What needs to be done: Return the passage on MCP servers verbatim, everything from "Stateless example: A" down to "process (memory, SQLite)".

Document section:
● ● ● ●

For local servers (stdio transport), the security model is simpler: the server runs as a subprocess of the client. You control the binary, the environment, and the permissions. This is how Claude Desktop uses MCP for file system access.
State Management and Session Lifecycle
MCP servers can be stateful or stateless. A stateless server treats each tool call as independent. A stateful server maintains context across calls.
Stateless example: A weather API server. Each call to get_forecast(city) is independent.
Stateful example: A database server that opens a connection on first call, reuses it for subsequent queries, and closes it when the client disconnects.
The protocol does not mandate how you manage state. You can:
- Store session data in the server process (memory, SQLite)
- Use a shared cache (Redis) keyed by session ID
- Rely on the transport layer (WebSocket connection = session)
If you use stdio, the session ends when the subprocess exits. If you use WebSocket, the session ends when the connection closes. HTTP/SSE requires you to track sessions via tokens or cookies.

● ● ● ●

Entries shown:
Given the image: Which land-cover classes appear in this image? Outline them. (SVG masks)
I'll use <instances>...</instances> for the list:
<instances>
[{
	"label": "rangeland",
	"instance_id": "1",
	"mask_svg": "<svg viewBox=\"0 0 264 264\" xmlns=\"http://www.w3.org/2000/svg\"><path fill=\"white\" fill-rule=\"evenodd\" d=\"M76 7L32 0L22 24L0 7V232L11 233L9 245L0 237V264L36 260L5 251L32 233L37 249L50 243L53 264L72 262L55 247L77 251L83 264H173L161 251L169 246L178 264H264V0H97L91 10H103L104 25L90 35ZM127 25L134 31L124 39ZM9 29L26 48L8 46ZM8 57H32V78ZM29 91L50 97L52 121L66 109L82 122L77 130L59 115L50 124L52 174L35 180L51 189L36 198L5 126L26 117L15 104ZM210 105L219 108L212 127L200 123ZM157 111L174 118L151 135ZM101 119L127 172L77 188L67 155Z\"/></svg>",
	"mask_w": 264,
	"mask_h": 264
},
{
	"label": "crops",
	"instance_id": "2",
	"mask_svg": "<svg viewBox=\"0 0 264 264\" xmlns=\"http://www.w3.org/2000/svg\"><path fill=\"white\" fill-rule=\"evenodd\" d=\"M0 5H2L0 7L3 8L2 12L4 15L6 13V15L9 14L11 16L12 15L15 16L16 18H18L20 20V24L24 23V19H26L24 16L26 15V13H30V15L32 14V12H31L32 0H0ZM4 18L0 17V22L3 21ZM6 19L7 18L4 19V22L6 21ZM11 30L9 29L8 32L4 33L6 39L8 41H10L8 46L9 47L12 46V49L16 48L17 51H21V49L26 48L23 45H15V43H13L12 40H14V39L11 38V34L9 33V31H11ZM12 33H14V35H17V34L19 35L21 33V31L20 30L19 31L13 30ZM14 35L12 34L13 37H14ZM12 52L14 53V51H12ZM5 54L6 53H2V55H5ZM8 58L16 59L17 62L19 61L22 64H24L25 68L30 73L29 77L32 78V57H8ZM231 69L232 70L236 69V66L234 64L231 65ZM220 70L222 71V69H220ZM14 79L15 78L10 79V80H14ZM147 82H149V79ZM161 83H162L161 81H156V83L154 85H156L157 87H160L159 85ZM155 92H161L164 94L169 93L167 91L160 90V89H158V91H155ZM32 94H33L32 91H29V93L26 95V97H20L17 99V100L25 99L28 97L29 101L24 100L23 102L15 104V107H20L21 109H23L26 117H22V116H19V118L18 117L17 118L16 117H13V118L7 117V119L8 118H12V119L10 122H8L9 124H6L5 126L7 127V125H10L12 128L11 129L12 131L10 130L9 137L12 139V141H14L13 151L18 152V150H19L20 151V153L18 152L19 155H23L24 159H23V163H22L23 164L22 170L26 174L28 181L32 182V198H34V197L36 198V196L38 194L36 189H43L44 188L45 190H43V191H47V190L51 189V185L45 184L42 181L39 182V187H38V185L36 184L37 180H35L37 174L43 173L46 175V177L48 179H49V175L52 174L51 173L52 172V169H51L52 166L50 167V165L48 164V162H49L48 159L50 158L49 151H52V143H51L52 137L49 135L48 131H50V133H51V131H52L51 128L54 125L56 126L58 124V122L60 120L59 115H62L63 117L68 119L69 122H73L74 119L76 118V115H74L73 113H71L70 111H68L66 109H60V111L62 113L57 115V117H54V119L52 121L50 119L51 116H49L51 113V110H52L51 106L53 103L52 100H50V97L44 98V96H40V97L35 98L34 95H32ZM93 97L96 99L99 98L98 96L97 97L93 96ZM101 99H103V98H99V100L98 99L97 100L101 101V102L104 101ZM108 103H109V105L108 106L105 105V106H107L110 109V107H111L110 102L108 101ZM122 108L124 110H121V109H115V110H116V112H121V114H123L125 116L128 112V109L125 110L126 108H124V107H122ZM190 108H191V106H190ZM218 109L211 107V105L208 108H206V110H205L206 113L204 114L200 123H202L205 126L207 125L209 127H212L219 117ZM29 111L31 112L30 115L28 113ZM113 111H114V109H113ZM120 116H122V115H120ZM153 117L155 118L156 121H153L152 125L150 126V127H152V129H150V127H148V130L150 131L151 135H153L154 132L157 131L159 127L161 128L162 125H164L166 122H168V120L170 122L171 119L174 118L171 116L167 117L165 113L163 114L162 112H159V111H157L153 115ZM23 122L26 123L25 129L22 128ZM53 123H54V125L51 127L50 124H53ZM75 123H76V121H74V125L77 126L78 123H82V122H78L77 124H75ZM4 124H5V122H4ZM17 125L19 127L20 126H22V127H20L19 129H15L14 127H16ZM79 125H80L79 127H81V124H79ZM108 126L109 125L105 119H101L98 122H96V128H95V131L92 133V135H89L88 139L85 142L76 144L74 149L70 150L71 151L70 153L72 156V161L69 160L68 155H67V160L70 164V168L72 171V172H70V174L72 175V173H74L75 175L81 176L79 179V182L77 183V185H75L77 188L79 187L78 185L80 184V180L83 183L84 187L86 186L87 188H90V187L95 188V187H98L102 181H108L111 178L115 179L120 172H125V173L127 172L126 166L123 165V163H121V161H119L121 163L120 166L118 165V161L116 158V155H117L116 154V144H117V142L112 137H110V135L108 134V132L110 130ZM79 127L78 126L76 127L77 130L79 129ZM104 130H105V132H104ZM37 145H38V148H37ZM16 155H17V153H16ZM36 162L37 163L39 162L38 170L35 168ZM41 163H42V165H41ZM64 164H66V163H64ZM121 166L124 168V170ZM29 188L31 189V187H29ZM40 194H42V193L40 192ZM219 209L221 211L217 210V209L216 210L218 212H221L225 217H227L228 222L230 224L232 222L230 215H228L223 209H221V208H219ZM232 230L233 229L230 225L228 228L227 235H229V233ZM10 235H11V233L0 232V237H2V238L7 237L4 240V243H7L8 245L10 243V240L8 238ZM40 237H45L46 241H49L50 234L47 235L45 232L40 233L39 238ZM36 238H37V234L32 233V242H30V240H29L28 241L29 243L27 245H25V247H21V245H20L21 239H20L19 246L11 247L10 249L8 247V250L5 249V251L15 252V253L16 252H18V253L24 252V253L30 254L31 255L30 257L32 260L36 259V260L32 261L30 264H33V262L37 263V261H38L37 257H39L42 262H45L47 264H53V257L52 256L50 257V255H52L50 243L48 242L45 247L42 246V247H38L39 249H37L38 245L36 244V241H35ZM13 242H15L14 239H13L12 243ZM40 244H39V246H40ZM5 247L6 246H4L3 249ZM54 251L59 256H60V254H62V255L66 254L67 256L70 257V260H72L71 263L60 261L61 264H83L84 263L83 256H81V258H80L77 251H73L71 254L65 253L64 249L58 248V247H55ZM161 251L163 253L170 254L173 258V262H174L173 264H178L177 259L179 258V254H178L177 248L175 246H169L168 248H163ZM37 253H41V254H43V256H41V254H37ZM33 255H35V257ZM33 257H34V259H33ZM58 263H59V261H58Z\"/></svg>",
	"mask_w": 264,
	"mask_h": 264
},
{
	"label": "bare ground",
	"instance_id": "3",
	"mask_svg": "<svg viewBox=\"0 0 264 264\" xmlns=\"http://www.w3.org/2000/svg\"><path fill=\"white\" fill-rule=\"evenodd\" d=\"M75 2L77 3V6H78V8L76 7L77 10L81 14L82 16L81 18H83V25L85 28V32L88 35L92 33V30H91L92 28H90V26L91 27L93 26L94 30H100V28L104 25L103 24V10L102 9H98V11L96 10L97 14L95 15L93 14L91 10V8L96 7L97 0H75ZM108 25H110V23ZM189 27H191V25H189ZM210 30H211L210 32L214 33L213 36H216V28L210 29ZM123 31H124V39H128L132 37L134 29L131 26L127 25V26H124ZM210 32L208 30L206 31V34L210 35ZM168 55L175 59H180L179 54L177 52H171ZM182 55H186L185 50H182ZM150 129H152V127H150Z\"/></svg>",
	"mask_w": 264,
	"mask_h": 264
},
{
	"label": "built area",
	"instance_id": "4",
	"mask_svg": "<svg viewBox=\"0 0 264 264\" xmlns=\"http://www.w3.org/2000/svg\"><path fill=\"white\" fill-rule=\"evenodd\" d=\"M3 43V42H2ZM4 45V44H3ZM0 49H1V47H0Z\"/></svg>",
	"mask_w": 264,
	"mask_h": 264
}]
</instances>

● ● ● ●

Written solution:
Stateless example: A weather API server. Each call to get_forecast(city) is independent.
Stateful example: A database server that opens a connection on first call, reuses it for subsequent queries, and closes it when the client disconnects.
The protocol does not mandate how you manage state. You can:
- Store session data in the server process (memory, SQLite)